Enzyme kinetics of optimized RLUC proteins. (A) Derivation of K_M values. The K_M for wild-type RLUC was similar to previously published data such as 210 nM (coelenterazine h)⁵ and 300 nM²³. Also shown are wild-type RLUC, RLUC+ and SuperRLUC, which were purified by nickel affinity chromatography and run on a polyacrylamide gel. (B) Luminescence spectra for RLUC, RLUC+ and Super-RLUC. (C) Time course of luminescence activity. Note the increased half life of activity of the RLUC+ and SuperRLUC mutants. (D) Inhibition of RLUC activity by high substrate concentration.

Figure 4

Improvement of light emission by SuperhRLUC in Arabidopsis and recombination vectors. (A) In vivo luminescence measurement of transgenic Arabidopsis expressing regular RLUC (2 lines), hRLUC, or SuperhRLUC. Asterisk represents the significant increase of luciferase activity of SuperhRLUC over hRLUC (P < 0.01, two tailed t-test; n = 4 repeats with 25 seedlings each). The immunoblot below probed with RLUC antibody confirms that hRLUC and SuperhRLUC (36 kDa) accumulate to similar, high, levels; the original RLUC can only be detected on the immunoblot after prolonged development.
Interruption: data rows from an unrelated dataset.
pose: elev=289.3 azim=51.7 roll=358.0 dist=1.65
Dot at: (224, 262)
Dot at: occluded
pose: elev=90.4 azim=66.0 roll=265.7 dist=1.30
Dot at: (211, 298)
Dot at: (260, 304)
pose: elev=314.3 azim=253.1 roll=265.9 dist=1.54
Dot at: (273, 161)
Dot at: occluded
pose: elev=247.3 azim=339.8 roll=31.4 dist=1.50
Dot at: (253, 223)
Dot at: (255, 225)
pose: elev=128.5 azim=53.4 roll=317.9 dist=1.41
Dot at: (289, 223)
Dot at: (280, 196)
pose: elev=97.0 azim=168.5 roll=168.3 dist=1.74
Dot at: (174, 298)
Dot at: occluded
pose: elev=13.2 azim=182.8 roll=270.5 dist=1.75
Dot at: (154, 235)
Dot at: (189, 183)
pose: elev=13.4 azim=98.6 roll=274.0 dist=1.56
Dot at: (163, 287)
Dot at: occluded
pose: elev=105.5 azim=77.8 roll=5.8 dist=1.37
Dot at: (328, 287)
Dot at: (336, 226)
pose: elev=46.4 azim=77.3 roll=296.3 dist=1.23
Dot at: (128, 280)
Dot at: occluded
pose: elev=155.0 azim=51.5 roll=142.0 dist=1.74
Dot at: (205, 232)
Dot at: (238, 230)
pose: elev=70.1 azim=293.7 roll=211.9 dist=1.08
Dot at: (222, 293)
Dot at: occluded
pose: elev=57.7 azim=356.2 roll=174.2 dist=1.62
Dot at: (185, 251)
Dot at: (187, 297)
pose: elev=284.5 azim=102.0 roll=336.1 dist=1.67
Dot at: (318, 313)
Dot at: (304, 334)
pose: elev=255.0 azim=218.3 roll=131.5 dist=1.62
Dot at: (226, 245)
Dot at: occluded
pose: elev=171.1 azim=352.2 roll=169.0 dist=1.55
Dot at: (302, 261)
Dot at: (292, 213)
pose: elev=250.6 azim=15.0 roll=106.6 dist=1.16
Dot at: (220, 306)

The arrowhead indicates a non-specific immunoreaction. (B) Photon-counting images of representative seedling roots. Photon emission in the primary roots of SuperhRLUC transgenic Arabidopsis was stronger compared to regular hRLUC (lower panels). The upper panels show a 3-dimensional version of the images below in which photon intensity is encoded in the third axis. Seedlings were incubated in 2 μM coelenterazine and imaged for 5 min. (C) pBS-SuperhRLUC-attR and pBS-attR-SuperhRLUC are recombination vectors for expression of SuperhRLUC fusion proteins, which contain the lambda att recombination sites utilized by the Gateway™ (Invitrogen) system [25]. Sequence elements flanking an insert (target cDNA) are shown before (pENTR) and after (Destination) attL × attR recombination. The 35S indicates a strong promoter in plants, which can be replaced by restriction digestion with KpnI and SwaI or AvrII. The ccdB gene provides for counter-selection of non-recombinants.